Vista is filled with a variety of security features that really do keep the enterprise more secure. User Account Control ensures that the user is forced to permit an application to run. It's not perfect and it can be annoying, but it does go a long way in giving users a second chance when they decide to run potentially malicious code.
At the same time, Vista security can be enhanced when IT managers simply force employees to run as users with limited rights. It effectively creates a situation where the employee can only engage in business activities and not perform the kind of actions (such as installing applications) that put data at risk.
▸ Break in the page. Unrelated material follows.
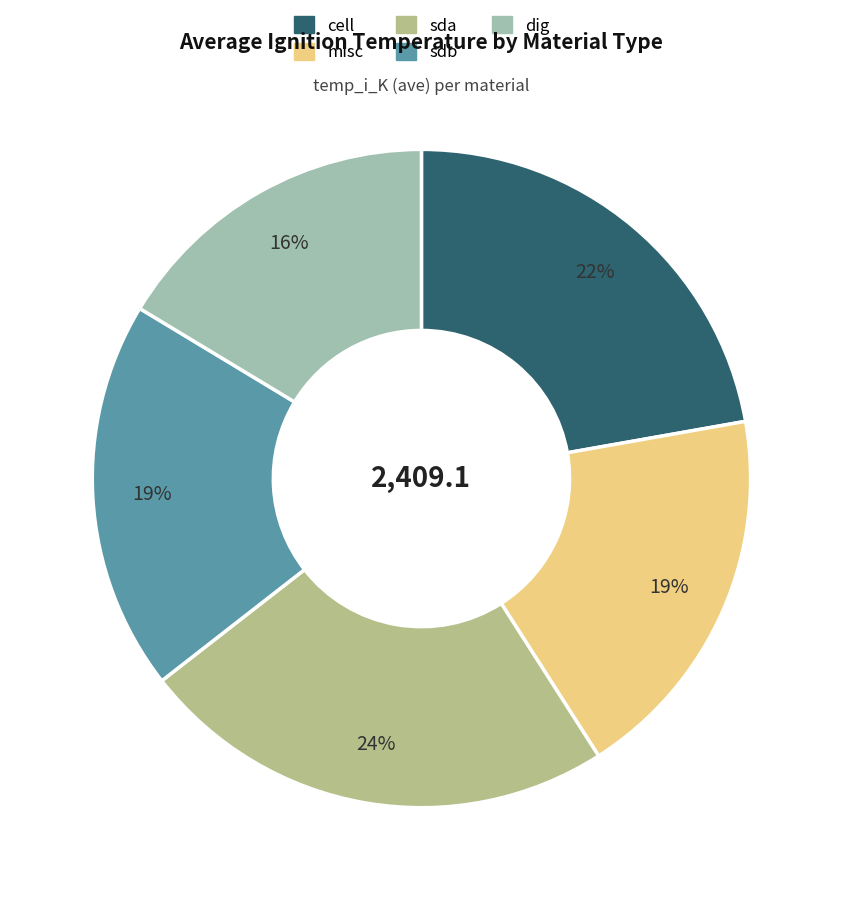

Combined, do cell and sda account for over 50%?

No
On the browser side, Protected Mode in Internet Explorer runs the entire surfing process in a sandbox, making it more difficult for users to access system locations. That simple addition makes it easier for administrators to control how users surf the Web. They can limit the employee's ability to install malware.
Those are just a few examples of many that help make Vista more secure. But when evaluating the security of Vista, it's impossible to ignore the fact that, in many cases, it's the employee's naivete that develops into issues. No, they shouldn't open attachments on their work e-mail from people they don't know. No, they shouldn't be downloading software onto their computers from an untrusted source. No, they shouldn't be surfing to sites that contain malware. But the problem is: they do. And when they do, we can't expect Vista to be perfect and stop every threat.
So in the end, we need to look at Vista for what it really is: a piece of software that, while not perfect, is better than the critics say. And in the enterprise, it's still a good choice.